▶ [QUESTIONS ON THE MATERIAL]:
- A) In the article on the Texas death-row reprieve, which court ordered the case sent back to Harris County for hearings?
- B) Continue the news article about the white supremacist's reprieve in Texas from the point where it stops.

▶ [EXCERPTED PASSAGE]:
Tuesday, August 13, 2002


White supremacist granted reprieve in Texas; state courts will consider retardation claim
Fri Aug 9, 3:52 PM ET
By JIM VERTUNO, Associated Press Writer

AUSTIN, Texas - A white supremacist convicted of murdering a man he met in a bar was granted a reprieve Friday, four days before his scheduled execution, so hearings could be held to determine whether he is mentally retarded.

The Texas Court of Criminal Appeals, the state's highest court in criminal cases, ordered Brian Edward Davis' case returned to Harris County for the hearings. Davis was scheduled to die by lethal injection Tuesday.

Davis, 33, a parolee with a history of violence that began in grade school, was sentenced to death for fatally stabbing Michael Foster of Houston in 1991. He inscribed the victim's body with a swastika and initials of a skinhead group.

In June, the U.S. Supreme Court ruled that executing mentally retarded inmates is unconstitutional.

Davis did not offer a mental retardation defense during his trial, but Davis' attorney, Greg Wiercioch, said he does not believe that will hurt his appeal's prospects.

"Mental retardation is not something you can waive. You can't execute mentally retarded people," he said.

As defined by the American Association of Mental Retardation, mental retardation has three factors: below average intellectual functioning, usually an IQ of 70 or below; "poor adaptive skills," such as inability to hold a job or communicate with others; and the onset of symptoms before age 18.

▶ [INFORMATION]:
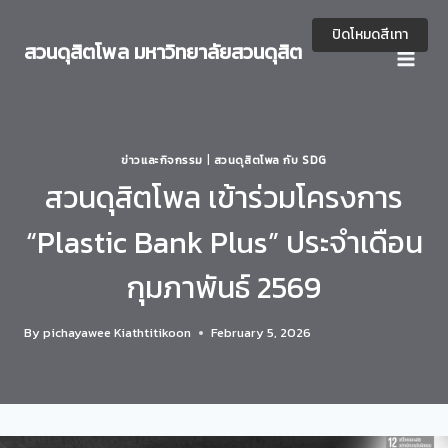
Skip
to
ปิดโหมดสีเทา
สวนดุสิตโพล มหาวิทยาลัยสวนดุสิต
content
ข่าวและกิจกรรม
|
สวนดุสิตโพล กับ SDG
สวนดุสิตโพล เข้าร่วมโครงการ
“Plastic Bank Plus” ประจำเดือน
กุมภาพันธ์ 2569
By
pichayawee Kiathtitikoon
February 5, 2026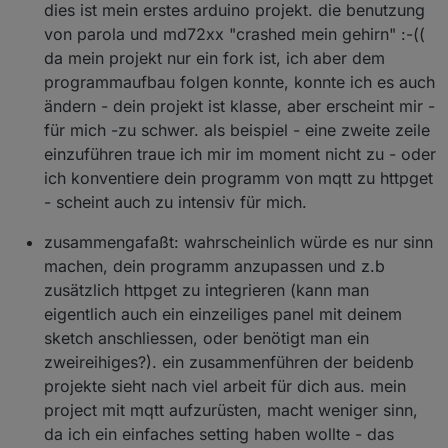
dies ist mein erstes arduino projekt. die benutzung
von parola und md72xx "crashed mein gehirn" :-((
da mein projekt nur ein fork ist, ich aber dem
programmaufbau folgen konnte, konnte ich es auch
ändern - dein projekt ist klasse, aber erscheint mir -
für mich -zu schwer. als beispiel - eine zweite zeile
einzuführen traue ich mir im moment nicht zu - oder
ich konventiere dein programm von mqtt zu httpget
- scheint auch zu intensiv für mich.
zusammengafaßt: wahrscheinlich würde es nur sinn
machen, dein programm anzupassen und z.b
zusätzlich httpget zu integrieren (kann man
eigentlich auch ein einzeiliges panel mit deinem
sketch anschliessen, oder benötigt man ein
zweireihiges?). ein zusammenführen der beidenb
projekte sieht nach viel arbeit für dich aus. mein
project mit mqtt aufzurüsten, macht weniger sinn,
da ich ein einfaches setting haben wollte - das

* * *

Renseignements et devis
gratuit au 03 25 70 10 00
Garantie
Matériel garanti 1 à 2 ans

▶ [RESULTS FOR EACH TASK]:
- A) The Texas Court of Criminal Appeals.

- B)
Wiercioch said Davis was tested with an IQ of 74 as a teenager and can prove a pattern of poor adaptive skills. He said the IQ test's five-point margin of error could put Davis below the threshold.

Davis becomes the second Texas death row inmate to receive a stay of execution from the state's courts so that claims of retardation could be considered in light of the Supreme Court decision. In a third case, a federal judge ordered that a Texas inmate's death sentence be reconsidered.

In a recent death-row interview with The Associated Press, Davis said he turned to white supremacist groups while in prison to protect himself from beatings by black inmates.

Texas has executed more inmates since the 1970s than any other state: 276, including 20 this year and two just this week.